How to get Whipples from Angells

How to Get Whipples from Angells

Compiled by Inman Whipple (d. 1996) of California


7-128* b. 1713
ABRAHAM ANGELL d. Can be traced
M-(Paternity Suit Lost) 1734 RI Vital Records
7- 129 b. 1715 Providence
ALICE WHIPPLE d. 1736 Smithfield

Alice Whipple was the fifth daughter and seventh child of Capt. Job and Silence (Pray) Whipple. Genealogists have spent days and hours uncovering the genealogical and unhappy story that Alice Whipple endured during her short life. We have to go to the Vital Records of Glocester, Providence County RI. in Chepachet to uncover the facts. The records reveal that at the age of eighteen, as reported by Alice, she got involved with Abraham Angell, a young man and cousin of hers, under the age of twenty-one. The result was an illegitimate male child born to her, as an unwed mother. The birth date of the son is not given in the vital statistics of Smithfield-Glocester, but we found it was recorded in the Archives of the R.I. State House, being July 17th, 1733. The date is correct according to later research.
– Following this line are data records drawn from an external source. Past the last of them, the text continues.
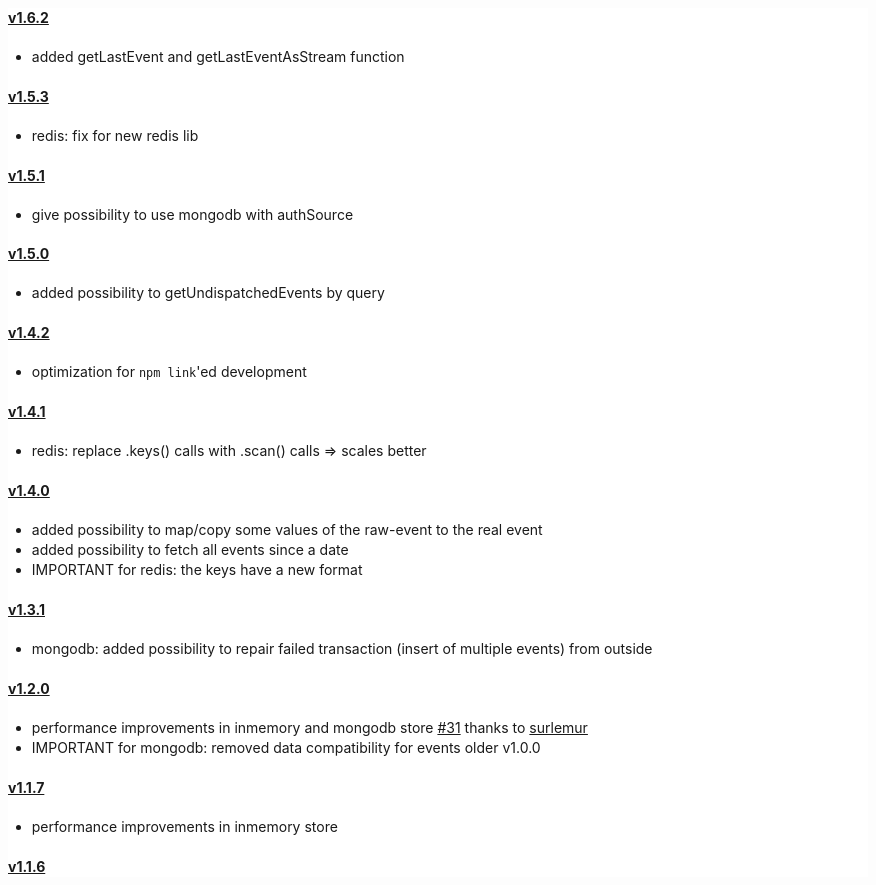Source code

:#### [v1.6.2](https://github.com/adrai/node-eventstore/compare/v1.5.3...v1.6.2)

-   added getLastEvent and getLastEventAsStream function

#### [v1.5.3](https://github.com/adrai/node-eventstore/compare/v1.5.2...v1.5.3)

-   redis: fix for new redis lib

#### [v1.5.1](https://github.com/adrai/node-eventstore/compare/v1.5.0...v1.5.1)

-   give possibility to use mongodb with authSource

#### [v1.5.0](https://github.com/adrai/node-eventstore/compare/v1.4.2...v1.5.0)

-   added possibility to getUndispatchedEvents by query

#### [v1.4.2](https://github.com/adrai/node-eventstore/compare/v1.4.1...v1.4.2)

-   optimization for `npm link`'ed development

#### [v1.4.1](https://github.com/adrai/node-eventstore/compare/v1.4.0...v1.4.1)

-   redis: replace .keys() calls with .scan() calls => scales better

#### [v1.4.0](https://github.com/adrai/node-eventstore/compare/v1.3.1...v1.4.0)

-   added possibility to map/copy some values of the raw-event to the real event
-   added possibility to fetch all events since a date
-   IMPORTANT for redis: the keys have a new format

#### [v1.3.1](https://github.com/adrai/node-eventstore/compare/v1.2.0...v1.3.1)

-   mongodb: added possibility to repair failed transaction (insert of multiple events) from outside

#### [v1.2.0](https://github.com/adrai/node-eventstore/compare/v1.1.7...v1.2.0)

-   performance improvements in inmemory and mongodb store [#31](https://github.com/adrai/node-eventstore/pull/31) thanks to [surlemur](https://github.com/surlemur)
-   IMPORTANT for mongodb: removed data compatibility for events older v1.0.0

#### [v1.1.7](https://github.com/adrai/node-eventstore/compare/v1.1.6...v1.1.7)

-   performance improvements in inmemory store

#### [v1.1.6](https://github.com/adrai/node-eventstore/compare/v1.1.5...v1.1.6)
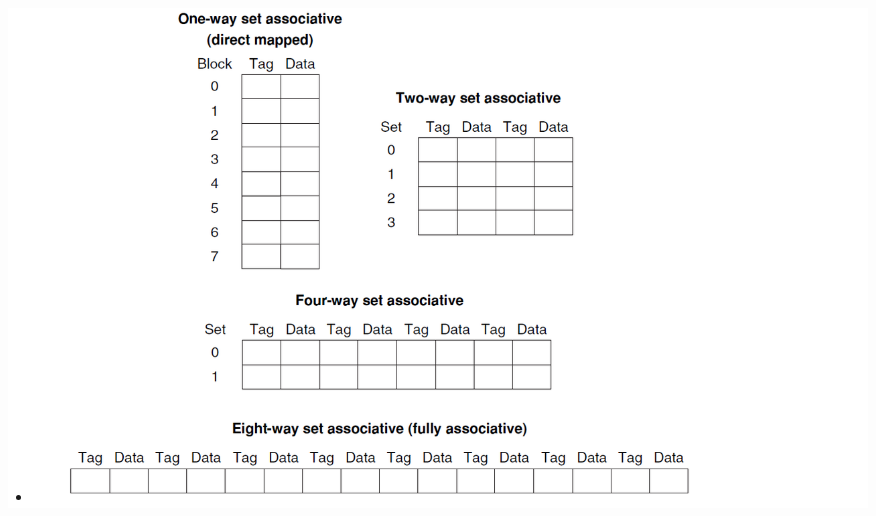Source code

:   * <img src="Computer Organization and Design.assets/image-20220702221550173.png" alt="image-20220702221550173" style="zoom: 67%;" />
The deed having been done, Alice's father, Capt. Job Whipple, quickly took action by filing a Law Suit against Abraham Angell as the father of the newborn child. The Warrant called for his Arrest and Judgement as the Parent of Alice's newborn child. The court papers are dated 8 Sept. 1733, 20 Nov. 1733, and Dec. 1733. The documents filed are found in Vital Rec. Vol. 4 1734 in the State House of RI. When they got Angell into court the charge of Paternity was denied by Abraham Angell and he convinced the Judge that he was not a resident of Smithfield and thus the charge was invalid. In the confusion, the case was thrown out of Court and the Paternity case was lost.

Alice having lost the Paternity case, she now named her son "Job Whipple". Capt. Job and Silence, however, reared the boy after he was 2 or 3 years old, when his mother died in 1736. Capt. Job in his will in 1750 nevertheless refers to the son of Alice by the name, "Abraham Angell", using this name as an irate grandfather expressing his righteous indignation of the whole affair.

So this explains how, "Job Whipple", a blood relative, became our Whipple ancestor.